**Gegeven tekst**:
====

ECLI:NL:RVS:2020:207

Raad van State

Datum uitspraak
22 januari 2020
Publicatiedatum
22 januari 2020
Zaaknummer
201904872/1/A3
Instantie
Raad van State
Type
Uitspraak
Rechtsgebied
Bestuursrecht
Procedures
  • Hoger beroep
Rechters
  • E. Steendijk
Vindplaatsen
  • Rechtspraak.nl
AI samenvatting door LexboostAutomatisch gegenereerd

Weigering vergunning voor omzetten zelfstandige woonruimte in onzelfstandige wooneenheden

In deze zaak gaat het om het hoger beroep van [appellant] tegen de uitspraak van de rechtbank Gelderland van 28 mei 2019. Het college van burgemeester en wethouders van Nijmegen had op 2 augustus 2018 geweigerd om aan [appellant] een vergunning te verlenen voor het omzetten van zelfstandige woonruimte in twee onzelfstandige wooneenheden voor drie personen. Na het indienen van bezwaar door [appellant] op 5 augustus 2018, verklaarde het college dit bezwaar op 27 september 2018 niet-ontvankelijk, omdat [appellant] zijn bezwaarschrift niet had ondertekend. De rechtbank Gelderland verklaarde het beroep van [appellant] ongegrond, waarna hij hoger beroep instelde.

Tijdens de zitting op 16 december 2019 betoogde [appellant] dat hij op 19 augustus 2018 een ondertekend bezwaarschrift had opgestuurd en dat het college hem had moeten informeren over het ontbreken van de handtekening. De Afdeling bestuursrechtspraak van de Raad van State oordeelde echter dat [appellant] niet aannemelijk had gemaakt dat hij tijdig een ondertekend bezwaarschrift had verzonden. De rechtbank had terecht overwogen dat [appellant] dit had kunnen voorkomen door het bezwaarschrift aangetekend te verzenden of persoonlijk te bezorgen. De Afdeling bevestigde de uitspraak van de rechtbank en verklaarde het hoger beroep ongegrond. Er was geen aanleiding voor een proceskostenveroordeling.

Uitspraak

201904872/1/A3.
Datum uitspraak: 22 januari 2020
AFDELING
BESTUURSRECHTSPRAAK
Uitspraak op het hoger beroep van:
[appellant], wonend te Wijchen,
appellant,
tegen de uitspraak van de rechtbank Gelderland van 28 mei 2019 in zaak nr. 18/5492 in het geding tussen:
[appellant]
en
het college van burgemeester en wethouders van Nijmegen.

====

**Vermelde records**:
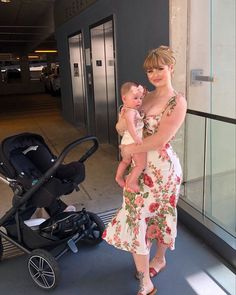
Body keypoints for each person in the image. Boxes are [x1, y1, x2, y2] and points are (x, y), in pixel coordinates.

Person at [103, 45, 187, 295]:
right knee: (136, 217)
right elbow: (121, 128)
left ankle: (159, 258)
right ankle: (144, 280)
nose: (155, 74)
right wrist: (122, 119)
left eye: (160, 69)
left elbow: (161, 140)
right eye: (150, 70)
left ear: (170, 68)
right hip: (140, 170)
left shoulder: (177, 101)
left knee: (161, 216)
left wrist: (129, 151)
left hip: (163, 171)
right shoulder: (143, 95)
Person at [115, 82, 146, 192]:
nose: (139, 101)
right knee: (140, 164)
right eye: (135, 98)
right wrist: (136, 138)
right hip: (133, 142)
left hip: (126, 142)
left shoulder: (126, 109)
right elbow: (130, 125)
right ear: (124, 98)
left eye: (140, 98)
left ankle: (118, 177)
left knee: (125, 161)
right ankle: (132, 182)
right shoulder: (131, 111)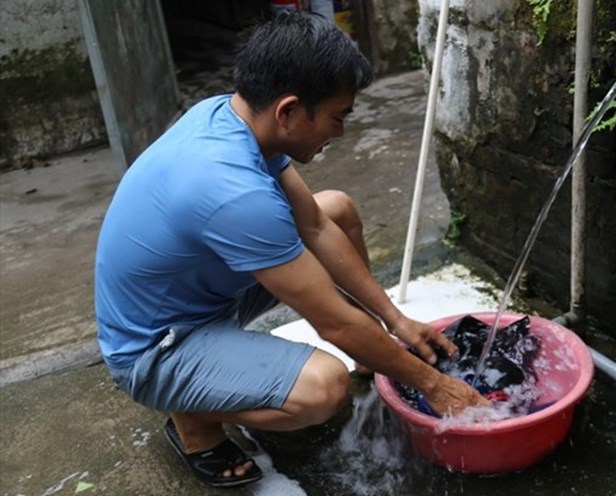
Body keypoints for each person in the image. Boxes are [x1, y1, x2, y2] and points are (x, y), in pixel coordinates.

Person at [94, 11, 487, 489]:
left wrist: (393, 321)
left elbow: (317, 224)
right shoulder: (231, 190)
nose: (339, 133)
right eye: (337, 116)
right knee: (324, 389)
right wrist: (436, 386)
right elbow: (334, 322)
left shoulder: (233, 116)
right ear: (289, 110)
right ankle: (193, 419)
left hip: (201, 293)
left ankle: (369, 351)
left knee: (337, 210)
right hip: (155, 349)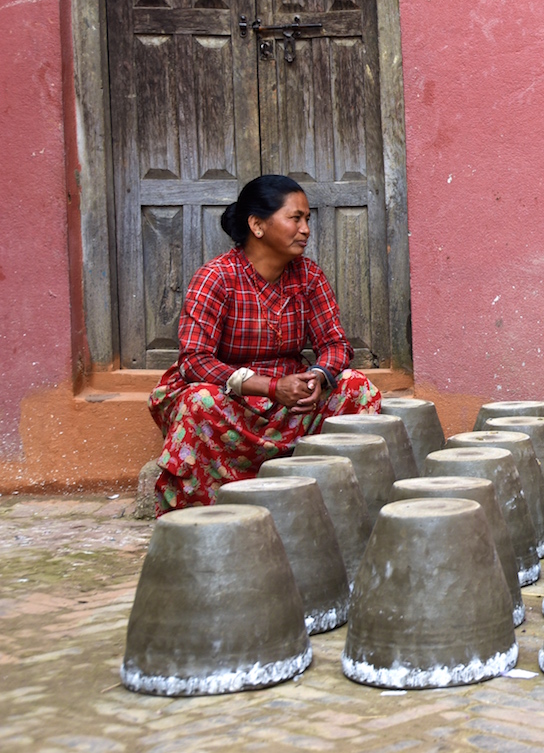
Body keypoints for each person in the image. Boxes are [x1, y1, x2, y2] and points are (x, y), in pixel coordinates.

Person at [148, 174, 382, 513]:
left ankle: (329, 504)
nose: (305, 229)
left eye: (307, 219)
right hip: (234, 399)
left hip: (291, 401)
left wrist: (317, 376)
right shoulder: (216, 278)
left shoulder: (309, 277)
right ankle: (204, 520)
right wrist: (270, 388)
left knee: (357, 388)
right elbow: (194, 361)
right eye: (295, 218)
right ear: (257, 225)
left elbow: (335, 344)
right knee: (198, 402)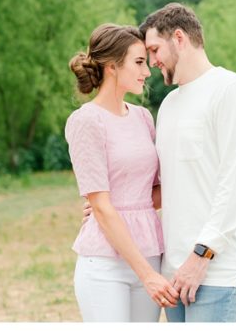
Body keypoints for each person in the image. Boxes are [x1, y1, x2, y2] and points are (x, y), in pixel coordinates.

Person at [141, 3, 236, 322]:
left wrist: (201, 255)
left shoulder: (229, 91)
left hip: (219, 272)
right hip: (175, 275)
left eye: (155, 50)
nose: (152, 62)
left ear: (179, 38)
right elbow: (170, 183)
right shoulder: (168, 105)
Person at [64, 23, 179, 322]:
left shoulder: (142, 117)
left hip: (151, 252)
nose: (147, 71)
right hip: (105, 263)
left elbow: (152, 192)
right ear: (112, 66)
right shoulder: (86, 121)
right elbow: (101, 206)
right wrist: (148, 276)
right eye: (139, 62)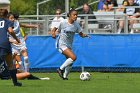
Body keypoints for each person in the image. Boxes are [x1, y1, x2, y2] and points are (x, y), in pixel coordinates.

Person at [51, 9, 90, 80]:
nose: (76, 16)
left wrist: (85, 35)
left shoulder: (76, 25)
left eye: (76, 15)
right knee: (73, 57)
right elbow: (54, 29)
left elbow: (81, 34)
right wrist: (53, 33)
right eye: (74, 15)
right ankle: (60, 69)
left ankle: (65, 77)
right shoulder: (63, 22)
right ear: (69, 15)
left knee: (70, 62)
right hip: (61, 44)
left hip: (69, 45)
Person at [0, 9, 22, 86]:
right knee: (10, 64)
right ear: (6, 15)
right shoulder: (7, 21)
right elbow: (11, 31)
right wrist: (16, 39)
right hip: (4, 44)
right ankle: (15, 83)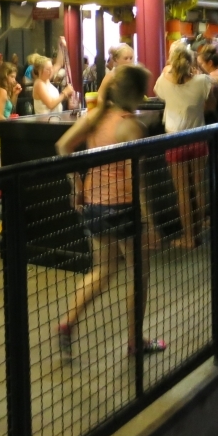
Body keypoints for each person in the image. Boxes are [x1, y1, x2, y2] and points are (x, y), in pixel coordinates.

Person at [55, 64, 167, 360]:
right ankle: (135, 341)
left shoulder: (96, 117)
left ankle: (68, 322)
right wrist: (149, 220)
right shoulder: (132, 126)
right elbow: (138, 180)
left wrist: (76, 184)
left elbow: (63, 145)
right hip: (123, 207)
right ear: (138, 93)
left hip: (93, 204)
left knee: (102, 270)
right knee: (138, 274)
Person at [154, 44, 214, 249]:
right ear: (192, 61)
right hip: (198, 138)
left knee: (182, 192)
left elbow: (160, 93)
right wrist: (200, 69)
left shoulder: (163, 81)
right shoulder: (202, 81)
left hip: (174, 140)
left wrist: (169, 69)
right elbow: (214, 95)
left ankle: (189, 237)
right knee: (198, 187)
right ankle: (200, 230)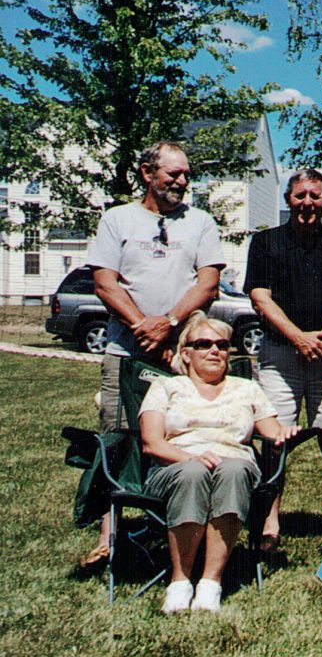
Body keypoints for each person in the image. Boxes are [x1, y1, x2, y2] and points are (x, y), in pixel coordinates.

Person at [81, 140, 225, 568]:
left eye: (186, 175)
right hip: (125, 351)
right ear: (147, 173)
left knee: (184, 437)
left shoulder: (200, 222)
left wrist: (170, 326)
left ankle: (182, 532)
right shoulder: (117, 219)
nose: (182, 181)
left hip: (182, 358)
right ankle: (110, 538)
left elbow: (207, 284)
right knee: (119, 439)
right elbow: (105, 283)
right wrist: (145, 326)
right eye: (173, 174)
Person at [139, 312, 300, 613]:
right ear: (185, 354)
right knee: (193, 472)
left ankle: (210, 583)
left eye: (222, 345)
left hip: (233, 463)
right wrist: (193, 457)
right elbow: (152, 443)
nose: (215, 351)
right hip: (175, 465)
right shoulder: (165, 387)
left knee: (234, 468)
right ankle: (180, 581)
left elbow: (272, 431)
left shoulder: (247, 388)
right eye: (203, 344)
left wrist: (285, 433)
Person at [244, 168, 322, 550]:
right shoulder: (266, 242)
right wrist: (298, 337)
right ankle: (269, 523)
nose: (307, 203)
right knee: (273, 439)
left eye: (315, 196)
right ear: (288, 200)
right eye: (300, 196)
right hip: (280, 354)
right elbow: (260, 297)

====

**Werkinstructies**:
A - Beantwoord aan de hand van de tekst over de vergunningweigering de volgende vragen.
(i) Op welke datum diende [appellant] bezwaar in?
(ii) In hoeveel onzelfstandige wooneenheden wilde [appellant] de zelfstandige woonruimte omzetten?
(iii) Welk zaaknummer had de zaak bij de rechtbank Gelderland?
B - Neem een deel van de tekst over de vergunningweigering woordelijk over. Begin bij de woorden "201904872/1/A3." en stop na "wethouders van Nijmegen.".

**Antwoorden op opdrachten**:
A -
(i) 5 augustus 2018
(ii) Twee
(iii) 18/5492

B -
201904872/1/A3.
Datum uitspraak: 22 januari 2020
AFDELING
BESTUURSRECHTSPRAAK
Uitspraak op het hoger beroep van:
[appellant], wonend te Wijchen,
appellant,
tegen de uitspraak van de rechtbank Gelderland van 28 mei 2019 in zaak nr. 18/5492 in het geding tussen:
[appellant]
en
het college van burgemeester en wethouders van Nijmegen.